|
Digital data is easy to get, but it is frequently meaningless
as the semantic terms that describe the data are understood
differently in different contexts. The portability of data
is not matched by its availability simply because meaning
often travels poorly. The word urban, for instance, means
something very different in New Brunswick than it does in
British Columbia. In order for data to mean something to a
new, non-local audience it must have context or metadata.
Traditionally metadata associated with spatial data has been
very perfunctory. It has stressed important aspects of the
data such as projection, scale and lineage, but has lacked
context for the use of terms.
I am developing a system for delivering and analyzing metadata for population health data. This tool kit uses OWL (Ontology Web Language) to communicate ontological differences among comparable data sets. I have been funded by the Canadian Institutes of Health Research to conduct a three year research project entitled:
Creation of an extended metadata format for public and population
health research, policy and surveillance in Canada
An abstract for the project is below:
To realize the potential of enhanced information value arising
from the ability to integrate data sources, three inter-related
operational challenges must be addressed. First, a database
ethnography that systematically captures information about
the origin, original intended use and creators of population
health data is required. Second, issues of standardization
and integration of both attribute and spatial data between
multi-faceted data sets that span multiple jurisdictions must
be confronted. Third, presentation, interface, and access
of linked data sets presents a distinct but related set of
challenges. The purpose of the proposed work is to make significant
headway in developing strategies for meeting these three operational
challenges.

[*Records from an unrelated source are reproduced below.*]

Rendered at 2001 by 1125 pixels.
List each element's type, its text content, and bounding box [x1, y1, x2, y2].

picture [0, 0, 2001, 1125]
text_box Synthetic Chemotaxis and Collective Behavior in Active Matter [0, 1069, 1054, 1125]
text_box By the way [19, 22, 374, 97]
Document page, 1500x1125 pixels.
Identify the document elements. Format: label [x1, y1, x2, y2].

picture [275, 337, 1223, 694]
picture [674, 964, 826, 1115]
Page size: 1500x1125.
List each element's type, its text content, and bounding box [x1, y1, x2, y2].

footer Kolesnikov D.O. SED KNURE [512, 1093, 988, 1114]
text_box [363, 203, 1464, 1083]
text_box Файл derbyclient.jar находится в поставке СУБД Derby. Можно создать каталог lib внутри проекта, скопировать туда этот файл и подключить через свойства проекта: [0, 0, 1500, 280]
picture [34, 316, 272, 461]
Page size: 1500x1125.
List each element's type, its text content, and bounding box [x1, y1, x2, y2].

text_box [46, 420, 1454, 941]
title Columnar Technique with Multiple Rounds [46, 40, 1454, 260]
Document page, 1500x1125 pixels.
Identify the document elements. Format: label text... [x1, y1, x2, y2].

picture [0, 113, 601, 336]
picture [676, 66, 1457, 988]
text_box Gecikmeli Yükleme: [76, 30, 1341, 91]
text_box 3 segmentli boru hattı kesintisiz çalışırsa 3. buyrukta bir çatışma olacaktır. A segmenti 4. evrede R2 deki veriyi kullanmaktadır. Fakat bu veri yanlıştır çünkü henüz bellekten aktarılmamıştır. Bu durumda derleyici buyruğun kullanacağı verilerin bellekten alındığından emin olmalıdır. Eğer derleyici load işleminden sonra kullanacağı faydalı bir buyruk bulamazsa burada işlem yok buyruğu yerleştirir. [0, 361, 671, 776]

The project will focus on three concrete goals:
(i) development of a pilot project to record extended metadata
ethnographies for selected major datasets used by population
health researchers and public health workers; (ii) development
of proof of concept health data standardization techniques
(content tags) based on web-accessible extended metadata;
and (iii) creation of a prototype for a web-based infrastructure
for maintaining on-line access to extend metadata for researchers
in Canada.
|